One thing you won’t find at Café Buunni is rush hour. “The experience [at Buunni] is not a fast, quick jolt to get you started; it’s slow coffee,” Sarina laughed. While it’s not to-go coffee New Yorkers expect in their jaunt through the work day, the coffee shop does strike a balance between a true Ethiopian coffee experience and the New York City lifestyle. “We really try to stress the aspect of community, and coffee being a vehicle for getting the community together—for quality time with friends and family.”
“The café doesn’t try to overtly be Ethiopian, but there are elements we use [like] the traditional Ethiopian coffee pot, the art, and the sound of the machines we use. It’s a blend—it’s an Ethiopian experience in a way that’s translated to this context [of New York City].” Buunni Coffee is very much a NYC café, but it’s infused with the values of what Ethiopian culture brings to the city.
In a sense, the shop sort of serves like a bridge to a broader sense of the city’s local culture—rather than walking in and saying it looks like Ethiopia, patrons walk into something familiar that they know, like familiar décor and baked goods, and then take a step further to meet something new that they didn’t know.

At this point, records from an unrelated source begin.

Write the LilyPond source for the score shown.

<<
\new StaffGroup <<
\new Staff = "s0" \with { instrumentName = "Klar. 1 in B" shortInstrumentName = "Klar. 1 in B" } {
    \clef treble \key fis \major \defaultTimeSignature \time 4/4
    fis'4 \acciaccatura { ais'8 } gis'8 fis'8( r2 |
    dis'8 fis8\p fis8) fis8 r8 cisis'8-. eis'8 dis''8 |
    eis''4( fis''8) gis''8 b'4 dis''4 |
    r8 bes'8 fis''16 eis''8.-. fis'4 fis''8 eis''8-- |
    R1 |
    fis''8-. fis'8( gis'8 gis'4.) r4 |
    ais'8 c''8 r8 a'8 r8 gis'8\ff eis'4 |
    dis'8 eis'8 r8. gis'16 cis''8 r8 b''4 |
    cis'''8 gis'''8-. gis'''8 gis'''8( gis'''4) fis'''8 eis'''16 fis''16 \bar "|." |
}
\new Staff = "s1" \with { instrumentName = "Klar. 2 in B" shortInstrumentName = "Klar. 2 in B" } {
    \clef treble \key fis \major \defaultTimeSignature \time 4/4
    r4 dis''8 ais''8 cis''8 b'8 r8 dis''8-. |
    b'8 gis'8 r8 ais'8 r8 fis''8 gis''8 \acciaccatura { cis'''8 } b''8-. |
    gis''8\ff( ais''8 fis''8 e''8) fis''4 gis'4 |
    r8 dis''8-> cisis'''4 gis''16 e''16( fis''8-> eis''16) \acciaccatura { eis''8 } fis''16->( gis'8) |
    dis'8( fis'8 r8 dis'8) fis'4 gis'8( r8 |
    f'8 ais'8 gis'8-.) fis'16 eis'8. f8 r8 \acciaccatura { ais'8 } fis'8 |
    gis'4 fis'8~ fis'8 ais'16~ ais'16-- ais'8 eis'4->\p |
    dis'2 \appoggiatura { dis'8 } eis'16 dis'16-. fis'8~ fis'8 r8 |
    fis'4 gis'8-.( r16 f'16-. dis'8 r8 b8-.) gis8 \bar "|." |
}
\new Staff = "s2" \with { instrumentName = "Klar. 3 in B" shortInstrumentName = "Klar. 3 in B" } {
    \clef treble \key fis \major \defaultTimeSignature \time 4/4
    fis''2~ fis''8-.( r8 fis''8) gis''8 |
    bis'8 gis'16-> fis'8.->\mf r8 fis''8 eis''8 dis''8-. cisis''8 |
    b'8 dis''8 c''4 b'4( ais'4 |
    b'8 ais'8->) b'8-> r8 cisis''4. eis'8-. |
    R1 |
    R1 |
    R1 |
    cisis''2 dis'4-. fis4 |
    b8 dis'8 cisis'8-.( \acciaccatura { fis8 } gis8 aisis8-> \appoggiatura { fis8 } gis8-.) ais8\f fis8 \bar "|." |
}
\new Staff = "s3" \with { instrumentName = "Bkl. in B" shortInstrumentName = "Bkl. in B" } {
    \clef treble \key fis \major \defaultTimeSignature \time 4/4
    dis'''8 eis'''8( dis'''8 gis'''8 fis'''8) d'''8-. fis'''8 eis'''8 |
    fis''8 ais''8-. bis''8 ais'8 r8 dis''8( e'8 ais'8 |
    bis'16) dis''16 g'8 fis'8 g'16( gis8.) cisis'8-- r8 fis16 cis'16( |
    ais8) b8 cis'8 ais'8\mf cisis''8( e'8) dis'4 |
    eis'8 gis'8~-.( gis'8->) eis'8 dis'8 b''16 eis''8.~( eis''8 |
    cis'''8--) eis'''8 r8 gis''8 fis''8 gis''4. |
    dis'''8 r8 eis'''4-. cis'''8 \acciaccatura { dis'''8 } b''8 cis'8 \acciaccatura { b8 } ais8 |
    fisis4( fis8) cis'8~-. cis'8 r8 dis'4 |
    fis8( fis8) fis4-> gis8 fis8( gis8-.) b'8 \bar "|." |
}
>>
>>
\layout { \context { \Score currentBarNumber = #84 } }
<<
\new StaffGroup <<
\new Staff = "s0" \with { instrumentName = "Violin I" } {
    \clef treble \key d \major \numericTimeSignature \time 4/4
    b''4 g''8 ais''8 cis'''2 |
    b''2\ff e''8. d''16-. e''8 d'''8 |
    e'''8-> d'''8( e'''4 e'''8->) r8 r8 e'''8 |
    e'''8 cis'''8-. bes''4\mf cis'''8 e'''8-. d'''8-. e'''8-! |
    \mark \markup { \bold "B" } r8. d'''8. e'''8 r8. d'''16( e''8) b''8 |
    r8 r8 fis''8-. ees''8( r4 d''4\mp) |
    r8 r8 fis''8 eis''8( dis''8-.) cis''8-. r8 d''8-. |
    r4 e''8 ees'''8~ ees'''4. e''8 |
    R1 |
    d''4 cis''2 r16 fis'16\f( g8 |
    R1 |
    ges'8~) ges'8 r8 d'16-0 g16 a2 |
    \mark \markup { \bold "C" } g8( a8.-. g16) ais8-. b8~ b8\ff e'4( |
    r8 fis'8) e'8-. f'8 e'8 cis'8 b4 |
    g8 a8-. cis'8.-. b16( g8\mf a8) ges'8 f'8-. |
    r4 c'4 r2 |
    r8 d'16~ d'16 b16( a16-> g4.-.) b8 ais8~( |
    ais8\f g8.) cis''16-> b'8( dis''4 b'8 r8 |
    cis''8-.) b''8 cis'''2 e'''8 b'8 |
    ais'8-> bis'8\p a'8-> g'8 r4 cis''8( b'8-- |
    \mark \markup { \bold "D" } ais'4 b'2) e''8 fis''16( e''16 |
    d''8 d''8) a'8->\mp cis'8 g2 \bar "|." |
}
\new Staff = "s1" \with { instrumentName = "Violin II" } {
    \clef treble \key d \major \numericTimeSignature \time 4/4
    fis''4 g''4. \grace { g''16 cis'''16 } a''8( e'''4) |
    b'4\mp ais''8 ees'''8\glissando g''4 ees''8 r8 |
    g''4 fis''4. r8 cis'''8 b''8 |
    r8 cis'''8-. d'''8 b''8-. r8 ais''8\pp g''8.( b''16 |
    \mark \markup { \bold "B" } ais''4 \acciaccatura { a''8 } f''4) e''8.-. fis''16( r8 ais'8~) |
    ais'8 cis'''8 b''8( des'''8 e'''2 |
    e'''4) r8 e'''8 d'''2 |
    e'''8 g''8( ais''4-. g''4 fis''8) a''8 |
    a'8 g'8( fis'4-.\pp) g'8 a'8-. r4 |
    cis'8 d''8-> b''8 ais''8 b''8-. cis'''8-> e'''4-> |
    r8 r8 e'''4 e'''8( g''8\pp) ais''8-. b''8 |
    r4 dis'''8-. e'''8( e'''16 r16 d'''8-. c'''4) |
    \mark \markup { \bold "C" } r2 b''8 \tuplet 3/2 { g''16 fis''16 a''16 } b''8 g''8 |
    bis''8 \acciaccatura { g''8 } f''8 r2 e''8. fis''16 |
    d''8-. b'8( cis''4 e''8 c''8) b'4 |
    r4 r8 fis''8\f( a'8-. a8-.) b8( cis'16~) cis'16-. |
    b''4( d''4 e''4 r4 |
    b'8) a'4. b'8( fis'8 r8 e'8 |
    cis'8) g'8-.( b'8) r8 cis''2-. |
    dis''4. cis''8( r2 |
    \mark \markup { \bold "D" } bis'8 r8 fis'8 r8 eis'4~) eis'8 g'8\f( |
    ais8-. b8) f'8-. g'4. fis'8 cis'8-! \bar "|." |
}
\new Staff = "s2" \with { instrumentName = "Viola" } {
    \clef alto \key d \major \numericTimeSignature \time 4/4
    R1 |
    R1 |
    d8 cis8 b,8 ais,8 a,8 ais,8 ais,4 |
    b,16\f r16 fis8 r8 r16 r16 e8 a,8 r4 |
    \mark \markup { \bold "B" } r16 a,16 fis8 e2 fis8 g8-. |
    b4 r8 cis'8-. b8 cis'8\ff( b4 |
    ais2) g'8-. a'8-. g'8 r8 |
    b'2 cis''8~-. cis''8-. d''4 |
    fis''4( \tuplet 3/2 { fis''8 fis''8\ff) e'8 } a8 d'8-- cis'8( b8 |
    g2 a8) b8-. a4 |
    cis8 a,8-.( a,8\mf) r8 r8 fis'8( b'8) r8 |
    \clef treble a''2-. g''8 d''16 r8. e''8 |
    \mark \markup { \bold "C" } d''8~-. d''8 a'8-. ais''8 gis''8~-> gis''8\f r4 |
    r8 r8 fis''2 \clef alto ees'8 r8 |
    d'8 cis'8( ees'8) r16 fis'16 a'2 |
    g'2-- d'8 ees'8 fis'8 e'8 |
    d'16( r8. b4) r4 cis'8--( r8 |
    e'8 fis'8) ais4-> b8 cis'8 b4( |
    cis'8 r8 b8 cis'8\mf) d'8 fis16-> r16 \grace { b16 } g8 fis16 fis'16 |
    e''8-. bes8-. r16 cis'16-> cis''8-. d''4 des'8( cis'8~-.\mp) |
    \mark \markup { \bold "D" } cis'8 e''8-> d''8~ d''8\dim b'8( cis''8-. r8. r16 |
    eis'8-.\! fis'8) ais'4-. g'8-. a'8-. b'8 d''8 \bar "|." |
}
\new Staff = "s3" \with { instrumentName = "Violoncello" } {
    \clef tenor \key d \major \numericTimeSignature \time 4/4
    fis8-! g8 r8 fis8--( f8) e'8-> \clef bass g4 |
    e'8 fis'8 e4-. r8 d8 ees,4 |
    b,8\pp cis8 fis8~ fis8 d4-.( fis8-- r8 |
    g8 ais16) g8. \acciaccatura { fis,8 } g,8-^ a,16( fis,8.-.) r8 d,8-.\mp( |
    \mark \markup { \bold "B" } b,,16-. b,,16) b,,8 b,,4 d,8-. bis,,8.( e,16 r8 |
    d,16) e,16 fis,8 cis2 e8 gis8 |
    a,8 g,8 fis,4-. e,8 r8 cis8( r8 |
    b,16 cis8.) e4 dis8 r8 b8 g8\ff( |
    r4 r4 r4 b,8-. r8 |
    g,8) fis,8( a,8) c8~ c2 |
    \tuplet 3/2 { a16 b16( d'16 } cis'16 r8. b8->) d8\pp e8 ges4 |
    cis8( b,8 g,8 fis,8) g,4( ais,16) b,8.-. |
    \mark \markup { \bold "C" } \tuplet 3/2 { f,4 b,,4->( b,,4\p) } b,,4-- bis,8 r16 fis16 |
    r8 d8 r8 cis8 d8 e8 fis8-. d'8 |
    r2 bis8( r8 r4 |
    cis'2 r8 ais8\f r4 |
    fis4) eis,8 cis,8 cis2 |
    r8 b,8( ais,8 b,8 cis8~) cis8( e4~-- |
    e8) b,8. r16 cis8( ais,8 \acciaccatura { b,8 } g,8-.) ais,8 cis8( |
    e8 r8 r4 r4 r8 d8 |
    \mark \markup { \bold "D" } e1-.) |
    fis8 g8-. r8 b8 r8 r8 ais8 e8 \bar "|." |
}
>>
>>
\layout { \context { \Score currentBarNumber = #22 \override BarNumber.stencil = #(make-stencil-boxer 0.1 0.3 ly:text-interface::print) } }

The café hosts both people who come in to take coffee to-go, but the defining feeling of the space is for those patrons who like to linger, to sit, to sip and to chat. The couple’s value for a sense of community is also a part of the reason they deliberately source and support local businesses in their shop—from displaying handmade scarves from a women’s co-op in Ethiopia’s capital and largest city Addis Ababa, to a rotation of local art including Ethiopian artists, and even the chocolate they get from a local supplier to use in their coffee drinks.
While ceremonies for groups aren’t possible in the shop due to its size, the couple does perform coffee ceremonies by request at offices or in people’s homes—a way to share the experience with others. But that doesn’t diminish the defining qualities of the coffee shop, especially for Elias whose personal story and shop embodies the cultural aspects and hospitality of how the coffee is traditionally served.
“He’s very much a part of the [Ethiopian] story, and people like to talk to him about the coffee and the coffee culture, for recommendations and to try something new,” Sarina told us about her husband. “He very much enjoys that and making drinks for people.”
Attention to people is at the center of their operation at Buunni, especially the people in the process of getting coffee-to-cup. The couple pays close attention to the fact that coffee farmers in Ethiopia run small farms and there are a lot of people involved in growing the coffee. “There is a lot of respect for the people who are growing this very special coffee,” Sarina explained.
“All of the passion that goes into the coffee—it’s essentially one coffee cherry that’s picked at a time, and that takes passion, time, love, and expertise.” The couple tries to always, even when training their staff, be extremely mindful that coffee is not just the commodity contemporary culture makes it out to be.
“A lot of people will comment that there is a self-respect and pride in Ethiopia—in the culture, the history, and the quality of things like the coffee. But it’s not an arrogant pride, but rather the satisfaction of being proud of something that you’ve cultivated to able to share.” In other words, it’s that kind of pride that communicates the value of Ethiopian coffee culture, and not for the farmers themselves but rather so that they can pass it down to others. It’s about community.